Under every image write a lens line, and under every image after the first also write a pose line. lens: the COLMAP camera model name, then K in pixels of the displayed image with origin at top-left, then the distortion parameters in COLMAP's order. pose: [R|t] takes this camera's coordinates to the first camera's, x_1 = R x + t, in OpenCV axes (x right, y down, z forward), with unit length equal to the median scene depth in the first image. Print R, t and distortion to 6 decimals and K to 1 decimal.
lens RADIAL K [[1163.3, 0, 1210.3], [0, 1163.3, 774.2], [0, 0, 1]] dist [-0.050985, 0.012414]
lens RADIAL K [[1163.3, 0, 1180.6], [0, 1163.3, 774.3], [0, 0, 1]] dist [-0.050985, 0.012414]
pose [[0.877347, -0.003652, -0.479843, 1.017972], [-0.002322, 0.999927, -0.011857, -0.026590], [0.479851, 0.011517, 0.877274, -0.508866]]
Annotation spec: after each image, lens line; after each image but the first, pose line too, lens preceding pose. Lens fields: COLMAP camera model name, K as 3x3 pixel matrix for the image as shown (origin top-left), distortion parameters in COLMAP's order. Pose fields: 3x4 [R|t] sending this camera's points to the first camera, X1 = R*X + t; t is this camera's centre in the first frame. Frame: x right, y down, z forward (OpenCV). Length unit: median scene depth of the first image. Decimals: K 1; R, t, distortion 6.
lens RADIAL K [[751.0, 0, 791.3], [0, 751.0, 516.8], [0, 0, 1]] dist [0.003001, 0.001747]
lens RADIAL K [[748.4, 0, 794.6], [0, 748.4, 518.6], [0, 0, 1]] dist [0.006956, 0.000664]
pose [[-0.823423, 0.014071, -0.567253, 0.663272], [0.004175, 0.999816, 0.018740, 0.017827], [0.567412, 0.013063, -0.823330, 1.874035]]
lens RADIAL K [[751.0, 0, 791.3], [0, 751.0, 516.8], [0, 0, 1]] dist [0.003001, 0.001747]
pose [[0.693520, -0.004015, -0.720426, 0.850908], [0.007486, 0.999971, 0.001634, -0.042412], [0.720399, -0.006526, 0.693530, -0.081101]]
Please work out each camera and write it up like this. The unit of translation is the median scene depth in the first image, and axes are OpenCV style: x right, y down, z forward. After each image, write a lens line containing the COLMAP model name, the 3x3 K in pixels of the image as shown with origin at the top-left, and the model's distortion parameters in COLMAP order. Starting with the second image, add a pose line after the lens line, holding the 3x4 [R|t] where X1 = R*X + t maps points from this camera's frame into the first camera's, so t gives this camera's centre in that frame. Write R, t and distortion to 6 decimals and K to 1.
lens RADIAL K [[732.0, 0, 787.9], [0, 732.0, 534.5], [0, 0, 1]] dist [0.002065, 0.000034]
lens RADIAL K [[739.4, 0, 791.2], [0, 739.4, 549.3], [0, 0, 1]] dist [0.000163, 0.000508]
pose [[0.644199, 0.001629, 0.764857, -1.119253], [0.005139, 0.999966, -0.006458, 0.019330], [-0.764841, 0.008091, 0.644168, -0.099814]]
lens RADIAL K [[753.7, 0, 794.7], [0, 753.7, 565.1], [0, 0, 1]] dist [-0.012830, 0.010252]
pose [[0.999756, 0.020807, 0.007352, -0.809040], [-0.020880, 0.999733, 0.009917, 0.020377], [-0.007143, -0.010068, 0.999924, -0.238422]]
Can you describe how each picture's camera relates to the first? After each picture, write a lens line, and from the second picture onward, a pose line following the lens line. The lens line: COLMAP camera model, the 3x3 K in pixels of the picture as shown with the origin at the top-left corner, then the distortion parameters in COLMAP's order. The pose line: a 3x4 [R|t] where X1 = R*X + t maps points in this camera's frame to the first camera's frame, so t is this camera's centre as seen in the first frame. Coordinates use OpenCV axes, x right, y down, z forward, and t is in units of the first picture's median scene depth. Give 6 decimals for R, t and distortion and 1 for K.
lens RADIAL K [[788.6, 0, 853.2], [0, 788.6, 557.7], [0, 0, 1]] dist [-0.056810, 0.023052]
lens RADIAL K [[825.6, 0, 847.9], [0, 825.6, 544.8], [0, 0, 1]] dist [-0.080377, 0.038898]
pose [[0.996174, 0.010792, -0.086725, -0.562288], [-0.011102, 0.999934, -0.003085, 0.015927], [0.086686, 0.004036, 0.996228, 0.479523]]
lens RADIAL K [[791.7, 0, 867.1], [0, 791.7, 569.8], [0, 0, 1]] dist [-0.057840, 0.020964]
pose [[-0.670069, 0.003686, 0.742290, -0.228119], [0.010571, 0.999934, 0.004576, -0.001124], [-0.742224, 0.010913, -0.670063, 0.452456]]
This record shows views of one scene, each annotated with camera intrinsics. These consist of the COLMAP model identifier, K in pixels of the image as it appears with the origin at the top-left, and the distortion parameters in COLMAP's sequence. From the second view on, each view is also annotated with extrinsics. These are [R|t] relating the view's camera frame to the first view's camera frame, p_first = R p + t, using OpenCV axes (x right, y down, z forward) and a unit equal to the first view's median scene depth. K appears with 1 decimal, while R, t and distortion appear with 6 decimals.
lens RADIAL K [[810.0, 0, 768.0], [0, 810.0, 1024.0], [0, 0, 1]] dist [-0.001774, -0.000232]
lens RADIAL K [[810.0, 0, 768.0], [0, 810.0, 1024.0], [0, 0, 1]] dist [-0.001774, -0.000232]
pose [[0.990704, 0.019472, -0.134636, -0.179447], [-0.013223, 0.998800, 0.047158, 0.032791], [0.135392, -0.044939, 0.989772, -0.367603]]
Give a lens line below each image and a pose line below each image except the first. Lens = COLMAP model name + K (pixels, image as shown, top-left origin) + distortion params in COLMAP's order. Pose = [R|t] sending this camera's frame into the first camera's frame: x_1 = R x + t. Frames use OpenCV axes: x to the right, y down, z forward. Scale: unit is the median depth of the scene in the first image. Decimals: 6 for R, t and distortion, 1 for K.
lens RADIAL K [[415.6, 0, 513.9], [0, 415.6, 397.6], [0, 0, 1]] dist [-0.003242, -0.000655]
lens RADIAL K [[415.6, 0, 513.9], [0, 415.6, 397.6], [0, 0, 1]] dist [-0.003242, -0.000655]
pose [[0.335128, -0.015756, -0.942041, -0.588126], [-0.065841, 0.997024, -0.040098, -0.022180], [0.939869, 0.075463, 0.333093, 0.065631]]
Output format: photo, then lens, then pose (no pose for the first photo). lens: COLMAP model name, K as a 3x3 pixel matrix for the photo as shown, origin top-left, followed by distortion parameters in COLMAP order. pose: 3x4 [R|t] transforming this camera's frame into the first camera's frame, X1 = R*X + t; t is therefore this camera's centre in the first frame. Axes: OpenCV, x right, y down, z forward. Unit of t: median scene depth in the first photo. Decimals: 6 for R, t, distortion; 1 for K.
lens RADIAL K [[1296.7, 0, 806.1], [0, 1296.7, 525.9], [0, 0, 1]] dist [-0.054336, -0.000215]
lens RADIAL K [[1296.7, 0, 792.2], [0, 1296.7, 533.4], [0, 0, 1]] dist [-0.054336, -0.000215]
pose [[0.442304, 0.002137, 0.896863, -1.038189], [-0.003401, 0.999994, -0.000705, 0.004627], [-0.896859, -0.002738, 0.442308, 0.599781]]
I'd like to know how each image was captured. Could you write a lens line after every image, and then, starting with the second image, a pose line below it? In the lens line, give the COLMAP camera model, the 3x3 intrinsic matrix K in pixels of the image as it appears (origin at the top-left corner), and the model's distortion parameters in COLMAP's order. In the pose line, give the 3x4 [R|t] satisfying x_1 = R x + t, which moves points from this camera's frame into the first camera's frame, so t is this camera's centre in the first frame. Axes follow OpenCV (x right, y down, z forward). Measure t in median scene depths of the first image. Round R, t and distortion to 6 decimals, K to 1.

# # # # # # #

Present all of the data above as a numbered list, leaving out any blank lines.

1. Under every image write a lens line, and under every image after the first also write a pose line. lens: the COLMAP camera model name, then K in pixels of the displayed image with origin at top-left, then the distortion parameters in COLMAP's order. pose: [R|t] takes this camera's coordinates to the first camera's, x_1 = R x + t, in OpenCV axes (x right, y down, z forward), with unit length equal to the median scene depth in the first image. Print R, t and distortion to 6 decimals and K to 1 decimal.
2. lens RADIAL K [[1163.3, 0, 1210.3], [0, 1163.3, 774.2], [0, 0, 1]] dist [-0.050985, 0.012414]
3. lens RADIAL K [[1163.3, 0, 1180.6], [0, 1163.3, 774.3], [0, 0, 1]] dist [-0.050985, 0.012414]
4. pose [[0.877347, -0.003652, -0.479843, 1.017972], [-0.002322, 0.999927, -0.011857, -0.026590], [0.479851, 0.011517, 0.877274, -0.508866]]
5. Annotation spec: after each image, lens line; after each image but the first, pose line too, lens preceding pose. Lens fields: COLMAP camera model name, K as 3x3 pixel matrix for the image as shown (origin top-left), distortion parameters in COLMAP's order. Pose fields: 3x4 [R|t] sending this camera's points to the first camera, X1 = R*X + t; t is this camera's centre in the first frame. Frame: x right, y down, z forward (OpenCV). Length unit: median scene depth of the first image. Decimals: K 1; R, t, distortion 6.
6. lens RADIAL K [[751.0, 0, 791.3], [0, 751.0, 516.8], [0, 0, 1]] dist [0.003001, 0.001747]
7. lens RADIAL K [[748.4, 0, 794.6], [0, 748.4, 518.6], [0, 0, 1]] dist [0.006956, 0.000664]
8. pose [[-0.823423, 0.014071, -0.567253, 0.663272], [0.004175, 0.999816, 0.018740, 0.017827], [0.567412, 0.013063, -0.823330, 1.874035]]
9. lens RADIAL K [[751.0, 0, 791.3], [0, 751.0, 516.8], [0, 0, 1]] dist [0.003001, 0.001747]
10. pose [[0.693520, -0.004015, -0.720426, 0.850908], [0.007486, 0.999971, 0.001634, -0.042412], [0.720399, -0.006526, 0.693530, -0.081101]]
11. Please work out each camera and write it up like this. The unit of translation is the median scene depth in the first image, and axes are OpenCV style: x right, y down, z forward. After each image, write a lens line containing the COLMAP model name, the 3x3 K in pixels of the image as shown with origin at the top-left, and the model's distortion parameters in COLMAP order. Starting with the second image, add a pose line after the lens line, holding the 3x4 [R|t] where X1 = R*X + t maps points from this camera's frame into the first camera's, so t gives this camera's centre in that frame. Write R, t and distortion to 6 decimals and K to 1.
12. lens RADIAL K [[732.0, 0, 787.9], [0, 732.0, 534.5], [0, 0, 1]] dist [0.002065, 0.000034]
13. lens RADIAL K [[739.4, 0, 791.2], [0, 739.4, 549.3], [0, 0, 1]] dist [0.000163, 0.000508]
14. pose [[0.644199, 0.001629, 0.764857, -1.119253], [0.005139, 0.999966, -0.006458, 0.019330], [-0.764841, 0.008091, 0.644168, -0.099814]]
15. lens RADIAL K [[753.7, 0, 794.7], [0, 753.7, 565.1], [0, 0, 1]] dist [-0.012830, 0.010252]
16. pose [[0.999756, 0.020807, 0.007352, -0.809040], [-0.020880, 0.999733, 0.009917, 0.020377], [-0.007143, -0.010068, 0.999924, -0.238422]]
17. Can you describe how each picture's camera relates to the first? After each picture, write a lens line, and from the second picture onward, a pose line following the lens line. The lens line: COLMAP camera model, the 3x3 K in pixels of the picture as shown with the origin at the top-left corner, then the distortion parameters in COLMAP's order. The pose line: a 3x4 [R|t] where X1 = R*X + t maps points in this camera's frame to the first camera's frame, so t is this camera's centre as seen in the first frame. Coordinates use OpenCV axes, x right, y down, z forward, and t is in units of the first picture's median scene depth. Give 6 decimals for R, t and distortion and 1 for K.
18. lens RADIAL K [[788.6, 0, 853.2], [0, 788.6, 557.7], [0, 0, 1]] dist [-0.056810, 0.023052]
19. lens RADIAL K [[825.6, 0, 847.9], [0, 825.6, 544.8], [0, 0, 1]] dist [-0.080377, 0.038898]
20. pose [[0.996174, 0.010792, -0.086725, -0.562288], [-0.011102, 0.999934, -0.003085, 0.015927], [0.086686, 0.004036, 0.996228, 0.479523]]
21. lens RADIAL K [[791.7, 0, 867.1], [0, 791.7, 569.8], [0, 0, 1]] dist [-0.057840, 0.020964]
22. pose [[-0.670069, 0.003686, 0.742290, -0.228119], [0.010571, 0.999934, 0.004576, -0.001124], [-0.742224, 0.010913, -0.670063, 0.452456]]
23. This record shows views of one scene, each annotated with camera intrinsics. These consist of the COLMAP model identifier, K in pixels of the image as it appears with the origin at the top-left, and the distortion parameters in COLMAP's sequence. From the second view on, each view is also annotated with extrinsics. These are [R|t] relating the view's camera frame to the first view's camera frame, p_first = R p + t, using OpenCV axes (x right, y down, z forward) and a unit equal to the first view's median scene depth. K appears with 1 decimal, while R, t and distortion appear with 6 decimals.
24. lens RADIAL K [[810.0, 0, 768.0], [0, 810.0, 1024.0], [0, 0, 1]] dist [-0.001774, -0.000232]
25. lens RADIAL K [[810.0, 0, 768.0], [0, 810.0, 1024.0], [0, 0, 1]] dist [-0.001774, -0.000232]
26. pose [[0.990704, 0.019472, -0.134636, -0.179447], [-0.013223, 0.998800, 0.047158, 0.032791], [0.135392, -0.044939, 0.989772, -0.367603]]
27. Give a lens line below each image and a pose line below each image except the first. Lens = COLMAP model name + K (pixels, image as shown, top-left origin) + distortion params in COLMAP's order. Pose = [R|t] sending this camera's frame into the first camera's frame: x_1 = R x + t. Frames use OpenCV axes: x to the right, y down, z forward. Scale: unit is the median depth of the scene in the first image. Decimals: 6 for R, t and distortion, 1 for K.
28. lens RADIAL K [[415.6, 0, 513.9], [0, 415.6, 397.6], [0, 0, 1]] dist [-0.003242, -0.000655]
29. lens RADIAL K [[415.6, 0, 513.9], [0, 415.6, 397.6], [0, 0, 1]] dist [-0.003242, -0.000655]
30. pose [[0.335128, -0.015756, -0.942041, -0.588126], [-0.065841, 0.997024, -0.040098, -0.022180], [0.939869, 0.075463, 0.333093, 0.065631]]
31. Output format: photo, then lens, then pose (no pose for the first photo). lens: COLMAP model name, K as a 3x3 pixel matrix for the photo as shown, origin top-left, followed by distortion parameters in COLMAP order. pose: 3x4 [R|t] transforming this camera's frame into the first camera's frame, X1 = R*X + t; t is therefore this camera's centre in the first frame. Axes: OpenCV, x right, y down, z forward. Unit of t: median scene depth in the first photo. Decimals: 6 for R, t, distortion; 1 for K.
32. lens RADIAL K [[1296.7, 0, 806.1], [0, 1296.7, 525.9], [0, 0, 1]] dist [-0.054336, -0.000215]
33. lens RADIAL K [[1296.7, 0, 792.2], [0, 1296.7, 533.4], [0, 0, 1]] dist [-0.054336, -0.000215]
34. pose [[0.442304, 0.002137, 0.896863, -1.038189], [-0.003401, 0.999994, -0.000705, 0.004627], [-0.896859, -0.002738, 0.442308, 0.599781]]
35. I'd like to know how each image was captured. Could you write a lens line after every image, and then, starting with the second image, a pose line below it? In the lens line, give the COLMAP camera model, the 3x3 intrinsic matrix K in pixels of the image as it appears (origin at the top-left corner), and the model's distortion parameters in COLMAP's order. In the pose line, give the 3x4 [R|t] satisfying x_1 = R x + t, which moves points from this camera's frame into the first camera's frame, so t is this camera's centre in the first frame. Axes follow OpenCV (x right, y down, z forward). Measure t in median scene depths of the first image. Round R, t and distortion to 6 decimals, K to 1.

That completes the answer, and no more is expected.